• [Texte à lire]
+ + + + + + +

Les années PSG de Thomas Meunier

Lucarne, remontada et fin de contrat

128 matchs, 13 buts, 21 passes décisives, trois titres de champion de France, deux Coupes de France et deux Coupes de la Ligue. Après quatre années au Paris SG, Thomas Meunier va quitter la capitale française où il s’est affirmé en tant que joueur et est devenu deux fois papa.

Retour sur ses quatre saisons pleines d’émotion contradictoires pour celui qui avait débarqué sur la pointe des pieds et s’en va sans être allé au bout de l’aventure. Laissant l’histoire un peu inachevée.

Chapitre I

"Quand je suis arrivé, j’étais un total inconnu"

1er juillet 2016. Les mines sont déconfites dans les entrailles du stade Pierre Mauroy de Villeneuve d’Ascq. Rares sont les Diables à s’arrêter en zone mixte après cette terrible désillusion en quart de finale de l’Euro contre les Gallois (3-1).

- "Bonsoir Thomas, tu as deux minutes ?"

+ + + + + + +

• [Lignes de données]

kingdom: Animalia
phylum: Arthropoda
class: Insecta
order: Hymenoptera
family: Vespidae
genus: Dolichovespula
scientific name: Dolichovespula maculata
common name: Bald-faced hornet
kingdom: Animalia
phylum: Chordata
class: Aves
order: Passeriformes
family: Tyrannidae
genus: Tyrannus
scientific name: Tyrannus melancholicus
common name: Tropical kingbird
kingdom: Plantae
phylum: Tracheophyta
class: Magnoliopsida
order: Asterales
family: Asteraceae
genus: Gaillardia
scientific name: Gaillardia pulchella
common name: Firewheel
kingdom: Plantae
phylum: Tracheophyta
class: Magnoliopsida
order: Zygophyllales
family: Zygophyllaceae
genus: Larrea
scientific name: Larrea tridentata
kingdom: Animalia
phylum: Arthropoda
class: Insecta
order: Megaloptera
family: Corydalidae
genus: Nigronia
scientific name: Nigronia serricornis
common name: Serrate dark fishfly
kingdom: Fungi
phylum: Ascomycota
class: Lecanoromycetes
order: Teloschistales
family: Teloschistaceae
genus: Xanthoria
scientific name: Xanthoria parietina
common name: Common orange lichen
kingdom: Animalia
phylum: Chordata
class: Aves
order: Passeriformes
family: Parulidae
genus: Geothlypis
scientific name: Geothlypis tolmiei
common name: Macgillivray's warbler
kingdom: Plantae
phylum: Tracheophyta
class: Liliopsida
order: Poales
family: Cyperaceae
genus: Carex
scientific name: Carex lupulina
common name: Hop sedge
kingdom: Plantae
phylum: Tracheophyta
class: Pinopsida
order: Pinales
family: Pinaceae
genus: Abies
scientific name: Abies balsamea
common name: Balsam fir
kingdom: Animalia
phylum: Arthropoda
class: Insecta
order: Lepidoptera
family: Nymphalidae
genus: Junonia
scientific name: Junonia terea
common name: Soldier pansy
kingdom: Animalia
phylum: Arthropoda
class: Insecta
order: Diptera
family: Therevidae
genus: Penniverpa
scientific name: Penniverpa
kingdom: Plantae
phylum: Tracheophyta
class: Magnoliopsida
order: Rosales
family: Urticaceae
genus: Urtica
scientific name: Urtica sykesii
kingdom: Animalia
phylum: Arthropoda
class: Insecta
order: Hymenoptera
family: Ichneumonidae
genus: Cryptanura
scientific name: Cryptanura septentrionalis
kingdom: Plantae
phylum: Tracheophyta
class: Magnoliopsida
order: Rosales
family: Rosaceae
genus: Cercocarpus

+ + + + + + +

Réécrivez le passage du texte sur Thomas Meunier qui commence par « Retour sur ses » et va jusqu'à « les Gallois (3-1). », en remplaçant « Diables » par « Belges ».

• [Réponse]
Retour sur ses quatre saisons pleines d’émotion contradictoires pour celui qui avait débarqué sur la pointe des pieds et s’en va sans être allé au bout de l’aventure. Laissant l’histoire un peu inachevée.

Chapitre I

"Quand je suis arrivé, j’étais un total inconnu"

1er juillet 2016. Les mines sont déconfites dans les entrailles du stade Pierre Mauroy de Villeneuve d’Ascq. Rares sont les Belges à s’arrêter en zone mixte après cette terrible désillusion en quart de finale de l’Euro contre les Gallois (3-1).